== PROBLEM DESCRIPTION ==
Nothing in the data may change. Copy all of it exactly.
-- Opening Marker --
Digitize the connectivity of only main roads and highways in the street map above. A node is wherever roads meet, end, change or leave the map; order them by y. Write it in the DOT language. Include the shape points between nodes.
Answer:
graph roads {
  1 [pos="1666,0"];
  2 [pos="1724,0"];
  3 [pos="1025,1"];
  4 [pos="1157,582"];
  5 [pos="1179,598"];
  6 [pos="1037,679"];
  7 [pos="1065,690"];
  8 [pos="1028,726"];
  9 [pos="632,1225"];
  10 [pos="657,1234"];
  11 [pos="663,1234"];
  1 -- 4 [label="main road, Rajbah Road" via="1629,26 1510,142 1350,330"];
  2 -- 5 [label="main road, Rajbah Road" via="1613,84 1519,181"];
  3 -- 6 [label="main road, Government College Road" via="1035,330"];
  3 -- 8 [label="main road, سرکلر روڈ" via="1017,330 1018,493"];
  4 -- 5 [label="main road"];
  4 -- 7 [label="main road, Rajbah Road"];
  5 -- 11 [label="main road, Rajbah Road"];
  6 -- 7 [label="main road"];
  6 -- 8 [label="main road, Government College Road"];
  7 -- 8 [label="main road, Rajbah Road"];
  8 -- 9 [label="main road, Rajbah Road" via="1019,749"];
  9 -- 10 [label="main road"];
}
-- Closing Marker --
== WRITTEN REPLY ==
Digitize the connectivity of only main roads and highways in the street map above. A node is wherever roads meet, end, change or leave the map; order them by y. Write it in the DOT language. Include the shape points between nodes.
Answer:
graph roads {
  1 [pos="1666,0"];
  2 [pos="1724,0"];
  3 [pos="1025,1"];
  4 [pos="1157,582"];
  5 [pos="1179,598"];
  6 [pos="1037,679"];
  7 [pos="1065,690"];
  8 [pos="1028,726"];
  9 [pos="632,1225"];
  10 [pos="657,1234"];
  11 [pos="663,1234"];
  1 -- 4 [label="main road, Rajbah Road" via="1629,26 1510,142 1350,330"];
  2 -- 5 [label="main road, Rajbah Road" via="1613,84 1519,181"];
  3 -- 6 [label="main road, Government College Road" via="1035,330"];
  3 -- 8 [label="main road, سرکلر روڈ" via="1017,330 1018,493"];
  4 -- 5 [label="main road"];
  4 -- 7 [label="main road, Rajbah Road"];
  5 -- 11 [label="main road, Rajbah Road"];
  6 -- 7 [label="main road"];
  6 -- 8 [label="main road, Government College Road"];
  7 -- 8 [label="main road, Rajbah Road"];
  8 -- 9 [label="main road, Rajbah Road" via="1019,749"];
  9 -- 10 [label="main road"];
}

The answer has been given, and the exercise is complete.